В его вздохе — многовековое британское презрение к глупости.

— Ты — придурок.

— Согласен. Прежде чем ты бросишь трубку, мне нужно кое-кого найти.

— Слава Богу, мы вернулись в реальный мир. Как его имя?

— У меня нет имени.

— Адрес?

— Этого тоже нет.

— Что у тебя есть?

— Ничего.

— Отлично. Почему бы тебе не усложнить мне задачу?

— Ты справишься с этим.

— Конечно, справлюсь. Не зря же меня называют Гончим Псом.

Я усмехаюсь.

— Забавно, что ты думаешь, что получил это прозвище, потому что так хорошо умеешь выслеживать.

Голос Акселя звучит обиженно.

— Какая еще, черт возьми, может быть причина?

— Гончий пес — это жаргонное обозначение распутного мужчины, идиот.

— Пфф. Я не распутный.

— Со сколькими женщинами ты переспал в этом году?

Подумав немного, он говорит: — Ладно. Я распутный. Не стыди меня за это.

— Никто никого не стыдит. Я просто указываю на то, что у твоего прозвища больше одного значения.

Аксель бормочет: — Вы, американцы, со своим дурацким сленгом. Такое ощущение, что вы все мертвы от шеи и выше.

Наш сленг — это плохо? Тебе стоит прислушаться к себе как-нибудь. Вернемся к той, кого я ищу. Она живет в Вегасе.

— В Вегасе много людей, приятель.

— Да, но только одна из них — мать Шэй.

— Какое отношение она имеет к делу?

— У нее есть бойфренд, которому нужно внимание.

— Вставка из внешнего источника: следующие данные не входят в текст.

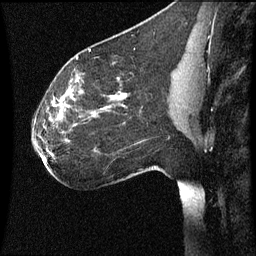
Breast MRI (dynamic contrast-enhanced), one sagittal slice; position 37 of 60 along the scan axis; dynamic contrast-enhanced series, image 2 of 3 at this slice position (ordered by acquisition); 1.5 T; TE 4.2 ms, TR 8.9 ms; 2 mm slice thickness; 256 × 256 image matrix. Female patient, age 35 years. Case-level facts recorded for this patient, not image findings: setting: breast cancer imaged before/during neoadjuvant chemotherapy; receptor status: HER2-positive.
Annotated regions visible in this slice (semi-automatic segmentation, software-assisted and operator-edited):
- analysis volume of interest (the breast-tissue region the enhancement analysis was run in; not a lesion): bounding box <30,66,177,177> (left, top, right, bottom; pixels)
- tumour enhancement mask (voxels above the 70 % enhancement threshold inside the analysis volume of interest): <65,94,126,109>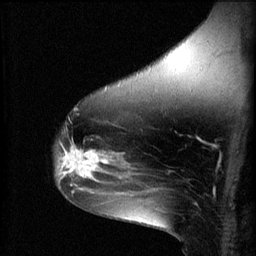
Breast MRI (dynamic contrast-enhanced), one sagittal slice. Position 42 of 60 along the scan axis. 3 images stored at this slice position (order not interpretable as contrast timing). 1.5 T. TE 4.2 ms, TR 8.2 ms. 2 mm slice thickness. 256 × 256 image matrix, field of view 180 × 180 mm. Female patient, age 49 years.
Structures marked on this image (semi-automatic segmentation, software-assisted and operator-edited):
- analysis volume of interest (the breast-tissue region the enhancement analysis was run in; not a lesion): bounding box [x1, y1, x2, y2] px = [56, 142, 109, 187]
- tumour enhancement mask (voxels above the 70 % enhancement threshold inside the analysis volume of interest): [57, 142, 109, 187]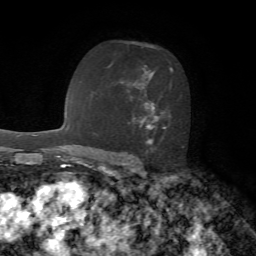
Breast MRI, one axial slice. Position 42 of 72 along the scan axis. Cropped to one breast. Dynamic contrast-enhanced series, time point 2 of 7 at this slice position (early post-contrast). 1.5 T. TE 4.2 ms, TR 8.7 ms. 2.2 mm slice thickness. 256 × 256 image matrix, field of view 180 × 180 mm. Female patient.
Outlined on this slice (semi-automatically segmented with operator editing):
- enhancing-tissue mask used for the functional tumour volume (all voxels passing the contrast-enhancement thresholds inside the analysis volume; usually the tumour): bounding box <133,42,184,148> (left, top, right, bottom; pixels)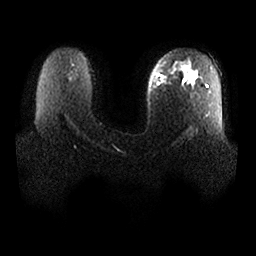
Breast MRI, one axial slice; position 19 of 25 along the scan axis; diffusion-weighted series; image 2 of 4 stored at this slice position (different b-values; order by instance number); 1.5 T; 4 mm slice thickness; 256 × 256 image matrix, field of view 380 × 380 mm. Female patient.
Annotated regions visible in this slice (outlined manually by an expert reader):
- tumour on diffusion-weighted imaging: bounding box [x1, y1, x2, y2] px = [161, 72, 169, 80]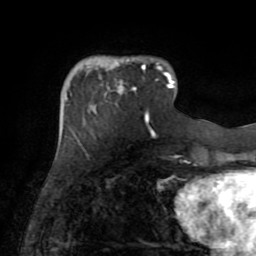
Breast MRI (dynamic contrast-enhanced), one axial slice. Slice 22 of 72 in the series (ordered by position). Cropped to one breast. Dynamic contrast-enhanced series, time point 2 of 8 at this slice position (early post-contrast). 1.5 T. TE 3.2 ms, TR 6.5 ms. 2.2 mm slice thickness. 256 × 256 image matrix. Female patient.
Structures marked on this image (semi-automatic segmentation, software-assisted and operator-edited):
- enhancing-tissue mask used for the functional tumour volume (all voxels passing the contrast-enhancement thresholds inside the analysis volume; usually the tumour): bounding box [x1, y1, x2, y2] px = [102, 63, 161, 93]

— А. Значит, у вас с птичкой настоящая любовь.

— Почему ты так говоришь?

— Ты что, Шекспира не читал? Никто не убивает своего тестя, если это не настоящая любовь.

— Он не мой тесть. Он просто отмороженный жестокий мужчина.

— Называй это как хочешь, придурок, но если это бойфренд мамы твоей птички, то он твой тесть.

— Иногда я понятия не имею, что ты говоришь.

— Теперь ты знаешь, что я чувствую в половине случаев, когда разговариваю с тобой. Если бы я знал, когда мы познакомились много лет назад в школе-интернате, что ты окажешься таким тупым придурком, я бы никогда не спас тебя от того, чтобы тебя избили старшеклассники.

— Это хорошая попытка переписать историю, но именно я спас тебя.

— О, это просто замечательно. Ты не только сошел с ума из-за этой твоей птички, но и потерял память.

— Просто дай мне информацию, ты, саркастичный ублюдок. Фамилия Шэй — Сандерс.

Пробормотав ругательство, он вешает трубку.

Я кладу телефон на комод, немного отдышавшись, возвращаюсь в спальню и забираюсь в постель.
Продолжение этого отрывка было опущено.